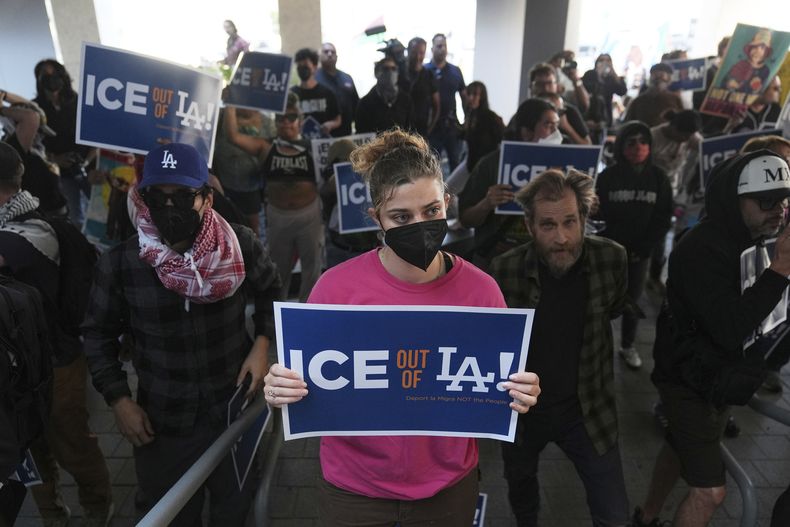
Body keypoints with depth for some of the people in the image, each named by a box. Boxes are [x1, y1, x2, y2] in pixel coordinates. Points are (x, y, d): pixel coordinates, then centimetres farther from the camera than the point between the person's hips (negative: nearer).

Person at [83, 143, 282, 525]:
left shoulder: (241, 245, -13)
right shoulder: (119, 264, -13)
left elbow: (269, 294, 6)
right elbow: (99, 334, 2)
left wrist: (262, 343, -7)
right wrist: (118, 400, -3)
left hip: (236, 410, 0)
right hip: (161, 422, 0)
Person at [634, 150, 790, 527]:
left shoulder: (754, 241, 1)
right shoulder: (702, 250, -27)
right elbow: (730, 330, -33)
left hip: (717, 378, 9)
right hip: (689, 382, -9)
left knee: (679, 450, 24)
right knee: (710, 490, -7)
§
### DESCRIPTION OF THE TASK
Without copying any images, transcribe the records exactly as they stand.

### EXERCISE ANSWER
Body keypoints with depth for some of the people in the image, each named by a box. Boxes are [x1, y1, x2, y2] in pixel coordinates. Points are (x, y, d): pixel coordinates, then centimetres farther from the camera than the point between the person's hips (negative: nearer).

Person at [83, 143, 282, 525]:
left shoulder: (241, 245, -13)
right shoulder: (119, 264, -13)
left elbow: (269, 294, 6)
right elbow: (99, 334, 2)
left wrist: (262, 343, -7)
right wrist: (118, 400, -3)
left hip: (236, 410, 0)
right hip: (161, 422, 0)
Person at [634, 150, 790, 527]:
left shoulder: (754, 241, 1)
right shoulder: (702, 250, -27)
right elbow: (730, 330, -33)
left hip: (717, 378, 9)
right hip: (689, 382, -9)
left knee: (679, 450, 24)
right knee: (710, 490, -7)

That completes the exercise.